--- WORK REQUIRED ---
From the text below about protecting electronics in cold weather, list every kind of stop it names that travelers make while their belongings stay in the trunk.

--- PAGE EXTRACT ---
::::

It’s that time of year. I’m not talking about the holidays this time. I’m talking about the weather. As the cold weather sets in, we remember to drain the sprinklers, prepare the yard for winter, change the tires on the car and more. I even make sure I don’t leave my daughter’s epi-pen in the car because the pharmacist told me it isn’t good for it to get too cold. Yet I seldom give much thought to my electronics.
Typically, I have my phone in my purse and my iPad or Intel 2-in-1 in a tote bag that goes with me into and out of wherever I happen to be going. When we’re traveling we stop to eat, visit rest areas, go shopping or do some site-seeing to stretch our legs. Obviously, these are times when we leave our suitcases, including electronics, in the trunk. While I’ve consider the safety and potential for theft of the items, I haven’t worried at all about the weather causing harm.
Thanks to some tips from U.S. Cellular, I’ve learned that keeping them safe from the cold is as important as keeping them protected from theft. Why? Because frigid cold temperatures aren’t healthy for electronics. Here are some examples:
Battery performance: Did you know that cellphone batteries lose their performance when the temperature dips? Cellphone batteries that provide 100% capacity at 80° only deliver about 50% at 0°. Power users burn through battery life fast enough without the weather making it worse. Best solution: Keep it with you. If you go inside to warm up, your phone should too.

::::

[Data items]
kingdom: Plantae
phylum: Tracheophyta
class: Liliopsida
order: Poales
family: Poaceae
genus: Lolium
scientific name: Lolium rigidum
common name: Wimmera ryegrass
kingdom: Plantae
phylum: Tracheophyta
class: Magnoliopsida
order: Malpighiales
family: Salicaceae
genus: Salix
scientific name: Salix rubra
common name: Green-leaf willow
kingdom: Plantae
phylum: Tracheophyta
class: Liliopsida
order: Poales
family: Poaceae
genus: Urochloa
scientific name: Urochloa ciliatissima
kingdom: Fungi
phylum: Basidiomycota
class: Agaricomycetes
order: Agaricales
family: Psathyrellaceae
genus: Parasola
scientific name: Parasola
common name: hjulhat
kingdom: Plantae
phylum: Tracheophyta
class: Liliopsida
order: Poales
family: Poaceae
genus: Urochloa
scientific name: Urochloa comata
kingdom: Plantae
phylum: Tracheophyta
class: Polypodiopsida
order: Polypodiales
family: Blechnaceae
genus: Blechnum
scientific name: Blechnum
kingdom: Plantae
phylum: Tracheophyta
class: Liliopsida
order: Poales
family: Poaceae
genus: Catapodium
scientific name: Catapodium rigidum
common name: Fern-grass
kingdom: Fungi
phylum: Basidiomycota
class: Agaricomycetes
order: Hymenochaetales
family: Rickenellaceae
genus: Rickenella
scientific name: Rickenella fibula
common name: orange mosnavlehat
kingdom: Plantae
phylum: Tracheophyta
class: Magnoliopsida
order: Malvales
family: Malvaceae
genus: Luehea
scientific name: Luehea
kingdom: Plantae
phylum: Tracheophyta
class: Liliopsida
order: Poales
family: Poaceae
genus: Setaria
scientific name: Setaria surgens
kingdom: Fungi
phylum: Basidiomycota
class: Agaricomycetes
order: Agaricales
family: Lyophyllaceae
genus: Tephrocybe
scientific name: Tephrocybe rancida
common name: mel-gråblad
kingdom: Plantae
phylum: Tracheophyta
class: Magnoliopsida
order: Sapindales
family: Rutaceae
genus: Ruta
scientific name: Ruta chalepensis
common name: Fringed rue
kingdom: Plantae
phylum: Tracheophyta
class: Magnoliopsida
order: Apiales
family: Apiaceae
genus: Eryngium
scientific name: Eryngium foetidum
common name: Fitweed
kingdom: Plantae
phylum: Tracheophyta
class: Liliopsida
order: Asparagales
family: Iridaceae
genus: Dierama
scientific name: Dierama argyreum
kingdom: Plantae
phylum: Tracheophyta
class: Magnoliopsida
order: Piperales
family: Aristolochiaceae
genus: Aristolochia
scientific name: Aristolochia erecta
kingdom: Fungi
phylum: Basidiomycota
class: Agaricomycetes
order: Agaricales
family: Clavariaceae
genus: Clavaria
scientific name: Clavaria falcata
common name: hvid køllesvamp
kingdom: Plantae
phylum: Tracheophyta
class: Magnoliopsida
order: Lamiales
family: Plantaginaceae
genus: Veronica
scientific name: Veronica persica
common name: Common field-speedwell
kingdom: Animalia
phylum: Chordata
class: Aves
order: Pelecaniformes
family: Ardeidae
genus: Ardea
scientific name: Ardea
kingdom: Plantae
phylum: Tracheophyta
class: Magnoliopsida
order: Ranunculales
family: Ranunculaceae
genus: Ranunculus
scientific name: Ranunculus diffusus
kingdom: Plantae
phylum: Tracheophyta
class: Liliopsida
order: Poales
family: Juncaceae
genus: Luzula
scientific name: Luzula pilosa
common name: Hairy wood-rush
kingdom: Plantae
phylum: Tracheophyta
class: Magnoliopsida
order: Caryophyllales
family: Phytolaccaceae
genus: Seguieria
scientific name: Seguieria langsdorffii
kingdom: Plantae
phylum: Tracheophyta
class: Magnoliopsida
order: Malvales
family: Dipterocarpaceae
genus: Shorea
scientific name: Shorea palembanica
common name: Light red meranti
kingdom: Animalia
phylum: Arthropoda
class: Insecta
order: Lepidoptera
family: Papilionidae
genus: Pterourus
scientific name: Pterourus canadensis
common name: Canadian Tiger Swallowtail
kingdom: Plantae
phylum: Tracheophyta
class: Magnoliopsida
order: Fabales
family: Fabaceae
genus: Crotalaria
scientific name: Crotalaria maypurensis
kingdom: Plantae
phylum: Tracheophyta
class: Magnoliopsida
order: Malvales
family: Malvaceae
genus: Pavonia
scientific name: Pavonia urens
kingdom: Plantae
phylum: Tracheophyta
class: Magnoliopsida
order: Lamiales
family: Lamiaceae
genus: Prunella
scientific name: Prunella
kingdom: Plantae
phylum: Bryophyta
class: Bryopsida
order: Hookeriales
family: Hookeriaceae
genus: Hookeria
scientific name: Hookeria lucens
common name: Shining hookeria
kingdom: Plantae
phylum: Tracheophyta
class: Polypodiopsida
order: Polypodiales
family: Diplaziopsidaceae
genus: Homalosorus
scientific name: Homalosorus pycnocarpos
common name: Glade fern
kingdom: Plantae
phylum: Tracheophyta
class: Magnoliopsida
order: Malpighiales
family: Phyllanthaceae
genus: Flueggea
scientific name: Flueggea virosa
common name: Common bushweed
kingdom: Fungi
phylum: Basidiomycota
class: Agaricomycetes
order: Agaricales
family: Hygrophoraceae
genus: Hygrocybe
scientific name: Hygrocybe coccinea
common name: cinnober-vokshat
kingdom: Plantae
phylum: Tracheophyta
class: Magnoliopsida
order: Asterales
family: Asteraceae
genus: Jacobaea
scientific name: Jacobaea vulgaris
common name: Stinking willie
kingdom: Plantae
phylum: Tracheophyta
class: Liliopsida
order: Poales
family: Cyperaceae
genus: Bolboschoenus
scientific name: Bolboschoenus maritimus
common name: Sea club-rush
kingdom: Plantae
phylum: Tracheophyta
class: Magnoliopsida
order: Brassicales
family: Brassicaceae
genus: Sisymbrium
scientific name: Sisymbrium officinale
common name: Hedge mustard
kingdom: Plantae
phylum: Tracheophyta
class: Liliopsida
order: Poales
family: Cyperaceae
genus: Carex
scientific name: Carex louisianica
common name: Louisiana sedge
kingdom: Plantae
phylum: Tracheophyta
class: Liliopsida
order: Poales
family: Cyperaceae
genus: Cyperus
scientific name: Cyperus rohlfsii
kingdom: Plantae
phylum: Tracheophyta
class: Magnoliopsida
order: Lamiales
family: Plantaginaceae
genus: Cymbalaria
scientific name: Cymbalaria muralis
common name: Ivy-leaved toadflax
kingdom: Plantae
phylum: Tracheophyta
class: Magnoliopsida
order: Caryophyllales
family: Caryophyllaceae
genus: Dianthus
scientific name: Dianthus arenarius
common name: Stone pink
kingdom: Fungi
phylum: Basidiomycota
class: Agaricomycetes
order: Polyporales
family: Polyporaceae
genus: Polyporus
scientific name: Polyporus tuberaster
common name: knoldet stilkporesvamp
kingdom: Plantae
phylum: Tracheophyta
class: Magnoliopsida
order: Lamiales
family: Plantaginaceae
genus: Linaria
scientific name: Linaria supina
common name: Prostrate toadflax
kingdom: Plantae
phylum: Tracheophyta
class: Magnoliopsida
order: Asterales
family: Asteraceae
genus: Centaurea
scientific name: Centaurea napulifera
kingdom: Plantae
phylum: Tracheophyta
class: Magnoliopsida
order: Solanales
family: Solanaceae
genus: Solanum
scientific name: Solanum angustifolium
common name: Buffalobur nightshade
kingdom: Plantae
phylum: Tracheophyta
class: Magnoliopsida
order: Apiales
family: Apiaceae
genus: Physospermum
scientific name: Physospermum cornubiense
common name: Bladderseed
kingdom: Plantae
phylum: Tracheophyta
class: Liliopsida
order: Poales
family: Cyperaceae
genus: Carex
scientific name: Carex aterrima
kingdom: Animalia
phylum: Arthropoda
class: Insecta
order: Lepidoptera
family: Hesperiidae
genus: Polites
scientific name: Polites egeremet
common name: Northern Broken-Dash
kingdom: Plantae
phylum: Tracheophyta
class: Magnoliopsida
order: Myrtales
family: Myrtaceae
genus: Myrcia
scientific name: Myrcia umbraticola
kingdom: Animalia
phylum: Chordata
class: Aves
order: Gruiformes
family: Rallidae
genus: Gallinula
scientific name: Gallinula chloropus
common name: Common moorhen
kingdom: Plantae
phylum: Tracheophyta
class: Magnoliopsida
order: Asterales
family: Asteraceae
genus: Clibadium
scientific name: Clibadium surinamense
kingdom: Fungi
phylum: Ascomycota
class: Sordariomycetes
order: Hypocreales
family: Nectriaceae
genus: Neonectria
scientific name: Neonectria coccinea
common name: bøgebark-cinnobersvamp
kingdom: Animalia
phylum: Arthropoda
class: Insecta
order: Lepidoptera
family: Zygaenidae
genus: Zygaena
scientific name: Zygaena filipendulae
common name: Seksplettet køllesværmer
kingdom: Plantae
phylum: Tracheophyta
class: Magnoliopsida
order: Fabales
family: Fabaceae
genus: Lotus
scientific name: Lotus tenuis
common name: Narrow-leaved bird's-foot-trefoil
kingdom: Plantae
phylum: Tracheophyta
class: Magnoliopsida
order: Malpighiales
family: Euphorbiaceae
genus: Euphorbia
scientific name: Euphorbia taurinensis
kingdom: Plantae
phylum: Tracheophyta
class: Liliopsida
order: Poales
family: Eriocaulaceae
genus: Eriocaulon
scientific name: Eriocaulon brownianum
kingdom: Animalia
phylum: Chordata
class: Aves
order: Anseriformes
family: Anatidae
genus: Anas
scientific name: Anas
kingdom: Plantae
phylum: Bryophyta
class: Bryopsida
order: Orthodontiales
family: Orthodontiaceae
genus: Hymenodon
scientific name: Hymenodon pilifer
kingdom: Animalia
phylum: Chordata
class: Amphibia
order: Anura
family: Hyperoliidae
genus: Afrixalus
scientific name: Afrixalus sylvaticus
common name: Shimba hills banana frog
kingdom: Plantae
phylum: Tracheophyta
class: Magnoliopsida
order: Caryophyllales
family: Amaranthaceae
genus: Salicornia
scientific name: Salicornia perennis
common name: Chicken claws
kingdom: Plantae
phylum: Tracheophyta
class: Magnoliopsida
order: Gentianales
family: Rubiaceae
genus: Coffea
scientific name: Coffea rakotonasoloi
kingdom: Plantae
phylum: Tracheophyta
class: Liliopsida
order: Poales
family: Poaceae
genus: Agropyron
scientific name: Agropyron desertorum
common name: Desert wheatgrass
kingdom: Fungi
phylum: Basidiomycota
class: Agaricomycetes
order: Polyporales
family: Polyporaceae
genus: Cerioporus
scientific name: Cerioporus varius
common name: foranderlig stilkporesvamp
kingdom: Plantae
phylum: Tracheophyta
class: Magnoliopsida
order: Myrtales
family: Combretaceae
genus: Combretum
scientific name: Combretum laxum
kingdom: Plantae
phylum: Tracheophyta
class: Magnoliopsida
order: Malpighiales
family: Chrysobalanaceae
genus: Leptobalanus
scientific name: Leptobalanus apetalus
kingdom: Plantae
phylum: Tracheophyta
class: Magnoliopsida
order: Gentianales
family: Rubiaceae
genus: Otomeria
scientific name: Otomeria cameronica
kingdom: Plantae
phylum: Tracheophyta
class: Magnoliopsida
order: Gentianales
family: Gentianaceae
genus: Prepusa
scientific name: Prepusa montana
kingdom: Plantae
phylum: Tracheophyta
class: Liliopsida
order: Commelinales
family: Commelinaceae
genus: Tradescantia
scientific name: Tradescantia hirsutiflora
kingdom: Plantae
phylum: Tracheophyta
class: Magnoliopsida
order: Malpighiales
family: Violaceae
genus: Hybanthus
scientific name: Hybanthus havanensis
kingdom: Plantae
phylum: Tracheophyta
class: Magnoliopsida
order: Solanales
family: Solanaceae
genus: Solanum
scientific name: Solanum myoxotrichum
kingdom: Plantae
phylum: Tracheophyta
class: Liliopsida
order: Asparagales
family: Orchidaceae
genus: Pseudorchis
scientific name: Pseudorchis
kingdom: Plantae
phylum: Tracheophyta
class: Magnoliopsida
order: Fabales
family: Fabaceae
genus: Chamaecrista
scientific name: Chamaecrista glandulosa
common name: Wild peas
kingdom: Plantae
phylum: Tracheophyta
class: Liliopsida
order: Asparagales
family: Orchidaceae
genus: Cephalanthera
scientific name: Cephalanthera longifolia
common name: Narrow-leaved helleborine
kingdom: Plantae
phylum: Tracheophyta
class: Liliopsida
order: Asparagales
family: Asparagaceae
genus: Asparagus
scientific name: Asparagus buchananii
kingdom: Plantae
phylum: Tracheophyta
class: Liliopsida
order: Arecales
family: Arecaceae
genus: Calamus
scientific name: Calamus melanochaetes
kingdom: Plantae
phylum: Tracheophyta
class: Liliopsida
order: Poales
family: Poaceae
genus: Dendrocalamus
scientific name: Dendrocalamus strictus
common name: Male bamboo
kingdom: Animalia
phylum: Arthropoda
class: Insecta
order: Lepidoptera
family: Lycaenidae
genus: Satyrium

::::

--- ANSWER TO THE PROBLEM ---
- Stopping to eat
- Visiting rest areas
- Going shopping
- Doing some site-seeing